/resdiffcheck

Script to track updates on web resources (mainly JS files or whole HTML pages).

Primary LanguagePythonMIT LicenseMIT

Resource Difference Checker

The idea is to track updates made to resource avaialable on the web. Expected are JS files or whole HTML pages as jsbeautifier (https://github.com/beautify-web/js-beautify) is run on the compared contents. Resources are stored in a sqlite3 DB. A HTML report is generated for all processed URLs.

Usage

The are two important python scripts initialize.py and diffcheck.py. The first takes a list of domains (see example resources.txt) and creates a initial DB. The latter mentioned is ment to be scheduled to run once a day and works with a DB created by initialize.py.

* **ASSIGNMENT A**:
Answer these questions about the resdiffcheck page:
(i) Where are the tracked resources stored?
(ii) Which tool is run on the compared contents?
(iii) How often is diffcheck.py meant to be scheduled to run?

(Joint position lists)

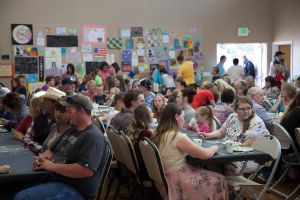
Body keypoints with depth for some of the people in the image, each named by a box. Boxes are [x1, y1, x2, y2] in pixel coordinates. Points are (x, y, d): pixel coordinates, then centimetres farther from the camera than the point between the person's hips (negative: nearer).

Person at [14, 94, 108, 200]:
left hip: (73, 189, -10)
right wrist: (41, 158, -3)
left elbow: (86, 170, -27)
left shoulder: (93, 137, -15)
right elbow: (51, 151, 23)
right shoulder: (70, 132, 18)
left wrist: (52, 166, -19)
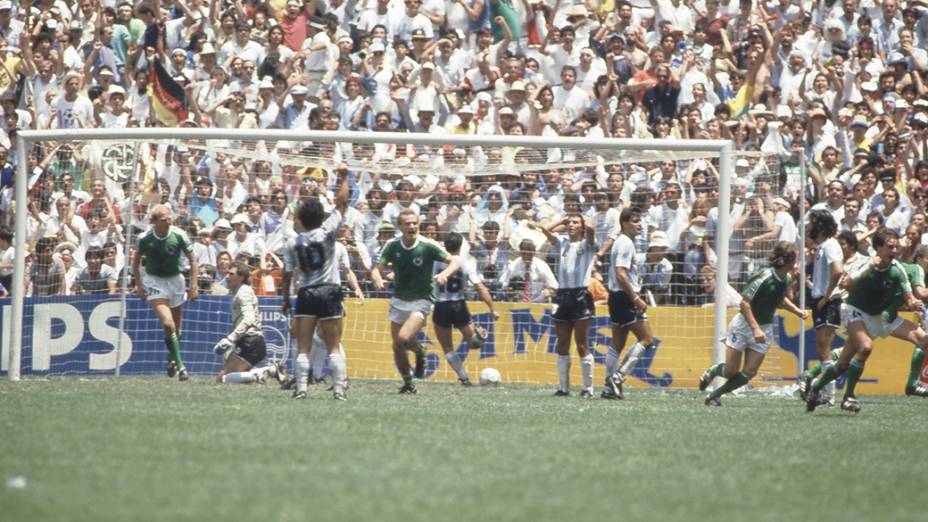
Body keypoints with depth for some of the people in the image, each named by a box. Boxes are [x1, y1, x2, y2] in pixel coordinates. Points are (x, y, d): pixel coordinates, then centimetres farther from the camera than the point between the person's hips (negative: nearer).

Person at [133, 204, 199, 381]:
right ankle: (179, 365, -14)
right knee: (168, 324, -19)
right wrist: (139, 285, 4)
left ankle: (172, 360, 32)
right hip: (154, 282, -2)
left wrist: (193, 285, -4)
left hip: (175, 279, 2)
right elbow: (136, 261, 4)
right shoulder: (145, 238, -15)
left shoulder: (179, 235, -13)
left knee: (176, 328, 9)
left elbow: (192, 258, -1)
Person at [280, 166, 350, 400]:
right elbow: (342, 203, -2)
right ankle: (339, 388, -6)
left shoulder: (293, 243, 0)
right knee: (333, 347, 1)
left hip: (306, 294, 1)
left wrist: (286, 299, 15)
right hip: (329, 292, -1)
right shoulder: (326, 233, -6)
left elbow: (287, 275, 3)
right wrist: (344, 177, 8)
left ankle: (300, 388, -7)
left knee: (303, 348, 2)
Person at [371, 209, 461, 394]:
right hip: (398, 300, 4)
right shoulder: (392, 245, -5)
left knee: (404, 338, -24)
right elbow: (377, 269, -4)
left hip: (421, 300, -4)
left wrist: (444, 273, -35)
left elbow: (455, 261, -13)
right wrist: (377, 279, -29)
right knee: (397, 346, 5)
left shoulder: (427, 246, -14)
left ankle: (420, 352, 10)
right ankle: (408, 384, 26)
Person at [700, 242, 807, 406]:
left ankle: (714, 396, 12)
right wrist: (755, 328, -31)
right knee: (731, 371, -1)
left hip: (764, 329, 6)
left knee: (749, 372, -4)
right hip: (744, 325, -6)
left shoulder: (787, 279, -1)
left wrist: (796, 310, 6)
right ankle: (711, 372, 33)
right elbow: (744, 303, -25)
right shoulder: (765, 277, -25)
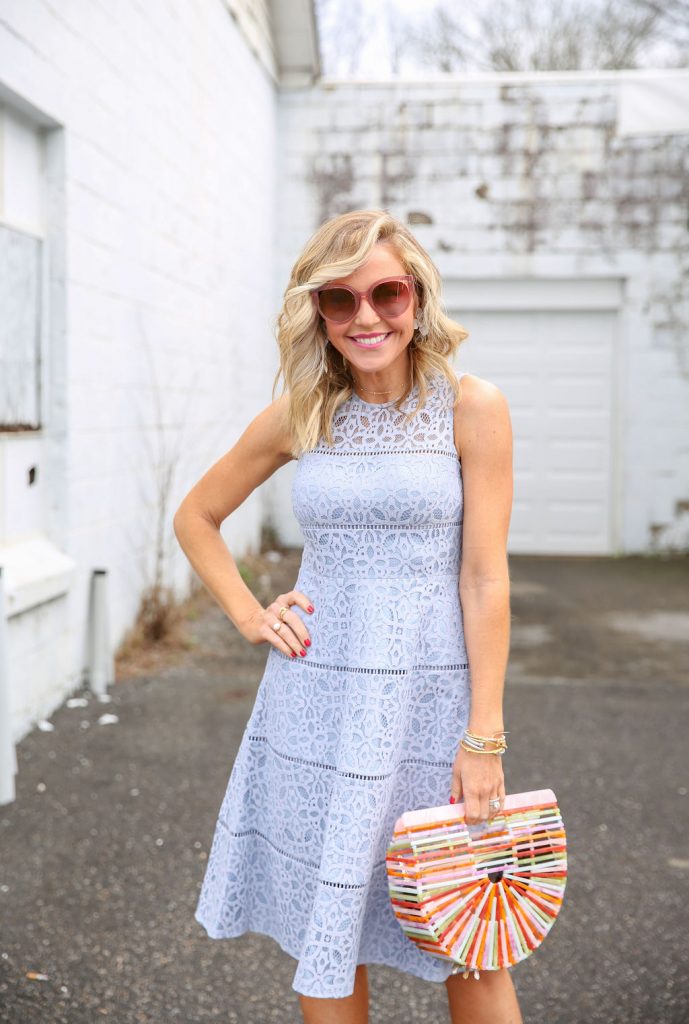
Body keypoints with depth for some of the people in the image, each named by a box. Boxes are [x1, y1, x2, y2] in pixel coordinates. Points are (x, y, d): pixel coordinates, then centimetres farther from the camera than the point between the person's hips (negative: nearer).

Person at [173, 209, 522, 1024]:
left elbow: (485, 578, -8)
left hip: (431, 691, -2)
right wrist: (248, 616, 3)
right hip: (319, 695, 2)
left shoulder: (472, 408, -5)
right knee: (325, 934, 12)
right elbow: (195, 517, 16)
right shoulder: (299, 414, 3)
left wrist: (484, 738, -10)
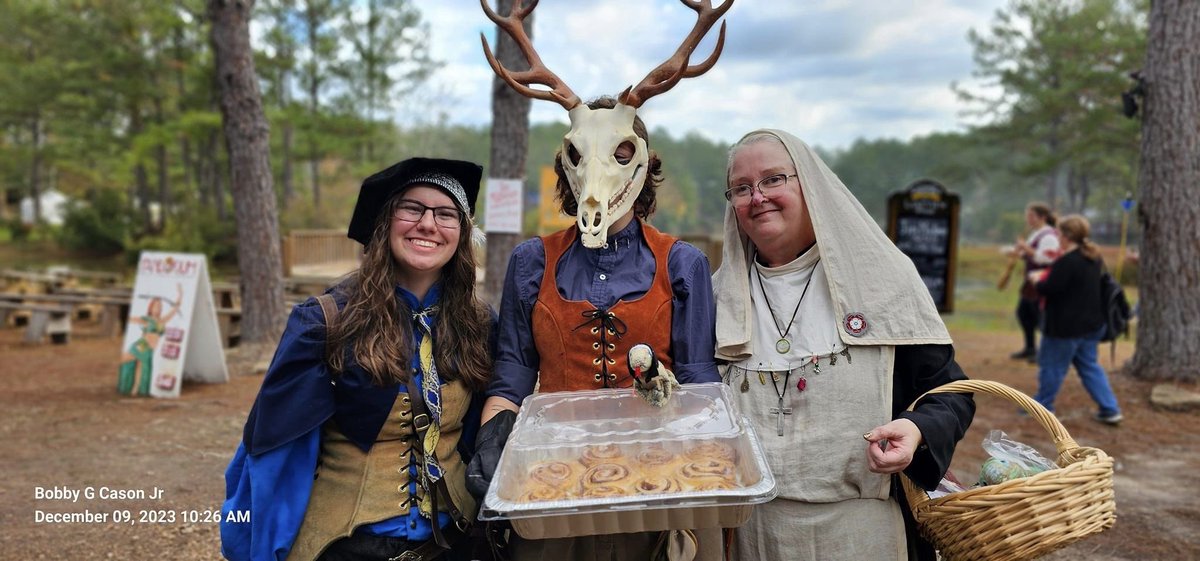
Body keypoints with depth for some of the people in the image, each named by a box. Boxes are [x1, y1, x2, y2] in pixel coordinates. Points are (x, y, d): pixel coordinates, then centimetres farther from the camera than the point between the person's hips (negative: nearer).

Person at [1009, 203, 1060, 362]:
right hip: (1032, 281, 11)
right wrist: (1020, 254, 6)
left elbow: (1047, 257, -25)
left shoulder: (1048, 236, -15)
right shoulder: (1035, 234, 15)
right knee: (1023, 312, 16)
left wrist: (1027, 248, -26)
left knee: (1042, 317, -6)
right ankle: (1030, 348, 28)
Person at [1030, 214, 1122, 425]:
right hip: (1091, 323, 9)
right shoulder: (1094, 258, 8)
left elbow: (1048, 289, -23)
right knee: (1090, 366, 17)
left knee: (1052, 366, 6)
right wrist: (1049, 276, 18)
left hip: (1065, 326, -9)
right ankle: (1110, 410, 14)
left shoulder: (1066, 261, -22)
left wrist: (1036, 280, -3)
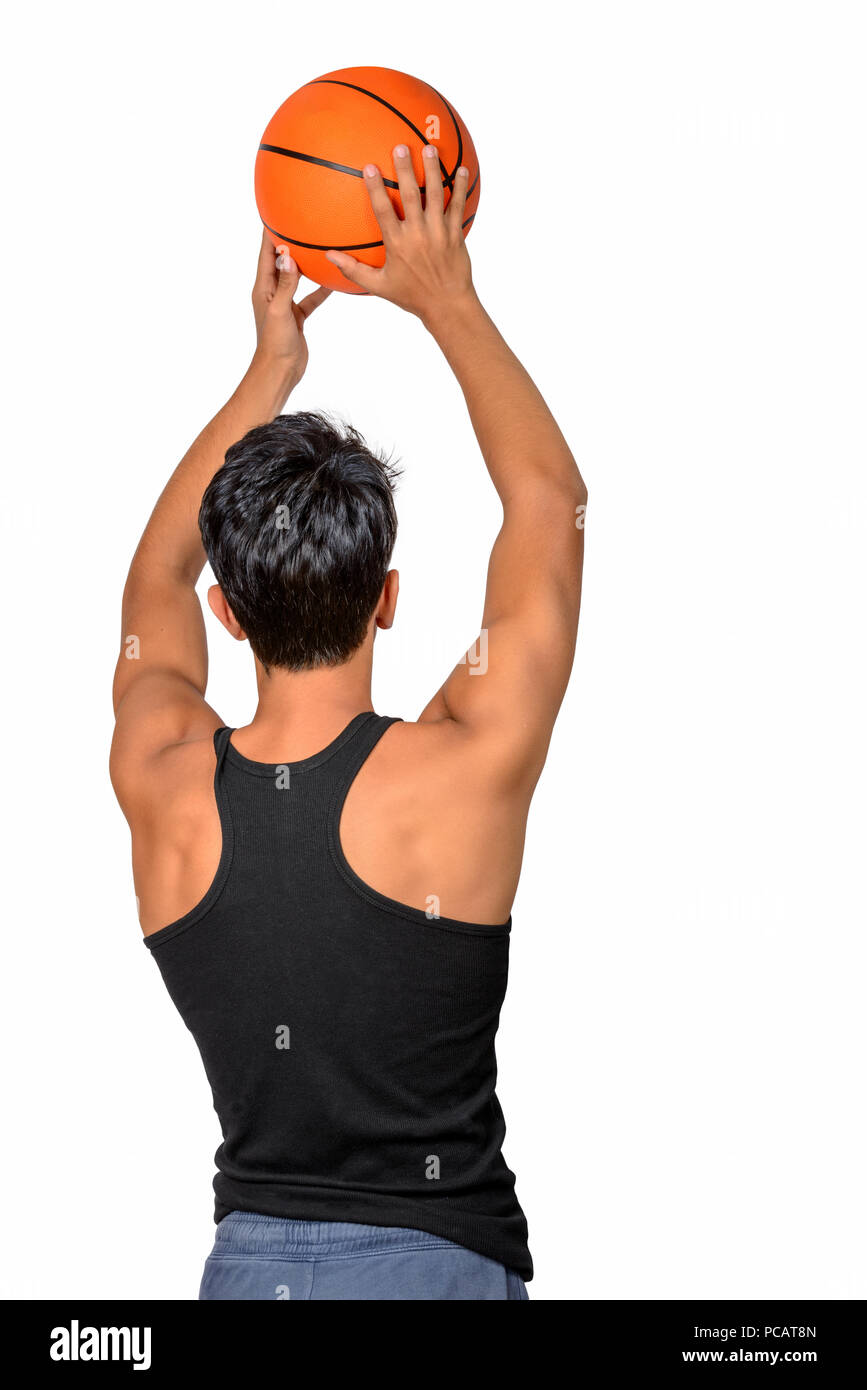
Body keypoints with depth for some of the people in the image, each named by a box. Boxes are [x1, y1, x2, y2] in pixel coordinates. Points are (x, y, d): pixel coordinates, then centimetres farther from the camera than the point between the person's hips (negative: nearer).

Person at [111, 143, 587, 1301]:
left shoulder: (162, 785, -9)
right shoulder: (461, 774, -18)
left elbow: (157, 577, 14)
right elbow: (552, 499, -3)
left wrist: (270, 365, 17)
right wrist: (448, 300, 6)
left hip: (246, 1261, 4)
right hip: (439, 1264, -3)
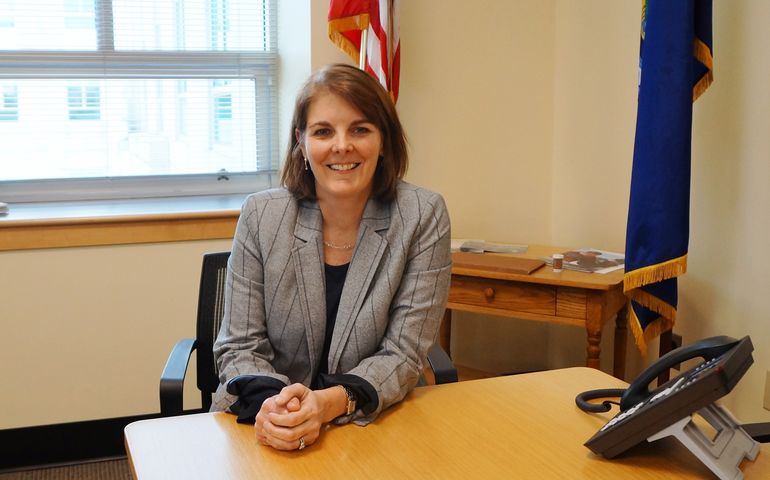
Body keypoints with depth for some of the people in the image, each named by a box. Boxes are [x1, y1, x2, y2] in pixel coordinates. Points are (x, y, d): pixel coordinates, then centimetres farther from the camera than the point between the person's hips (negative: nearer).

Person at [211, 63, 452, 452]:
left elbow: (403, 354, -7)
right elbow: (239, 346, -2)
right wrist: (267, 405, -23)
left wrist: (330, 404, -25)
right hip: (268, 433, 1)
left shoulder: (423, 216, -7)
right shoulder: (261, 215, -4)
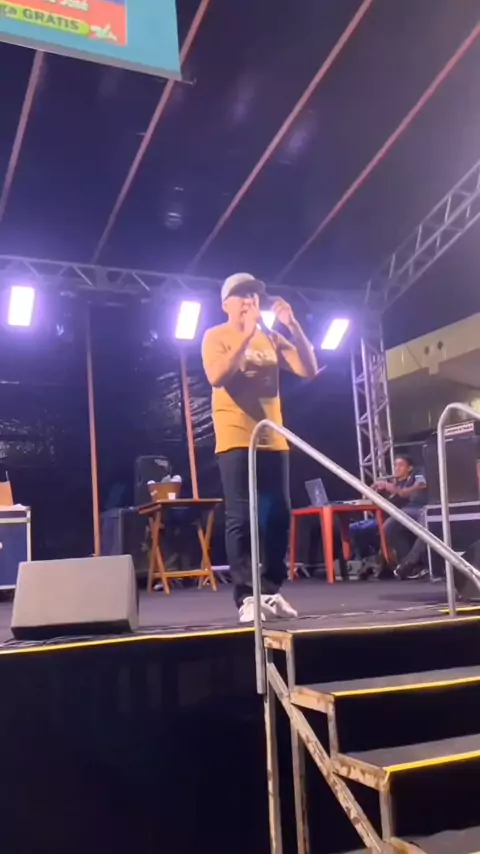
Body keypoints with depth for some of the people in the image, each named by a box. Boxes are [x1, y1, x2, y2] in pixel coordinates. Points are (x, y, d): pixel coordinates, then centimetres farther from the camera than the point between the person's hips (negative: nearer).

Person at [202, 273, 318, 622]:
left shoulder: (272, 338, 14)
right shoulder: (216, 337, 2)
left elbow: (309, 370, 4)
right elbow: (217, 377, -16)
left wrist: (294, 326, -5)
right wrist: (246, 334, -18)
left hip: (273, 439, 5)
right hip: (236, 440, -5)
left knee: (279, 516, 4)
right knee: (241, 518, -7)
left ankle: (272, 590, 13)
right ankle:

* **ASSIGNMENT B**:
Put everything in the listing from the line that contains "right elbow: (377, 269, -4)" down to the line that contains "right shoulder: (299, 414, 3)" into a JSON list of strings, one string per line, leaving out blank lines. Omit the pictures.

* **EXPECTED OUTPUT A**:
(i) In a sqlite3 DB.
(ii) jsbeautifier.
(iii) Once a day.

* **EXPECTED OUTPUT B**:
[
  "right elbow: (377, 269, -4)",
  "left hip: (421, 300, -4)",
  "left wrist: (444, 273, -35)",
  "left elbow: (455, 261, -13)",
  "right wrist: (377, 279, -29)",
  "right knee: (397, 346, 5)",
  "left shoulder: (427, 246, -14)",
  "left ankle: (420, 352, 10)",
  "right ankle: (408, 384, 26)",
  "Person at [700, 242, 807, 406]:",
  "left ankle: (714, 396, 12)",
  "right wrist: (755, 328, -31)",
  "right knee: (731, 371, -1)",
  "left hip: (764, 329, 6)",
  "left knee: (749, 372, -4)",
  "right hip: (744, 325, -6)",
  "left shoulder: (787, 279, -1)",
  "left wrist: (796, 310, 6)",
  "right ankle: (711, 372, 33)",
  "right elbow: (744, 303, -25)",
  "right shoulder: (765, 277, -25)",
  "Body keypoints with depth for some of the people in the image, each named by a box. Boxes are [x1, y1, x2, y2] in pixel coordinates. Points are (x, y, d): pixel coordinates, then centimetres farther from the camera than the point between the person's hips (negative: nearer).",
  "Person at [173, 209, 522, 1024]:",
  "left elbow: (485, 578, -8)",
  "left hip: (431, 691, -2)",
  "right wrist: (248, 616, 3)",
  "right hip: (319, 695, 2)",
  "left shoulder: (472, 408, -5)",
  "right knee: (325, 934, 12)",
  "right elbow: (195, 517, 16)",
  "right shoulder: (299, 414, 3)"
]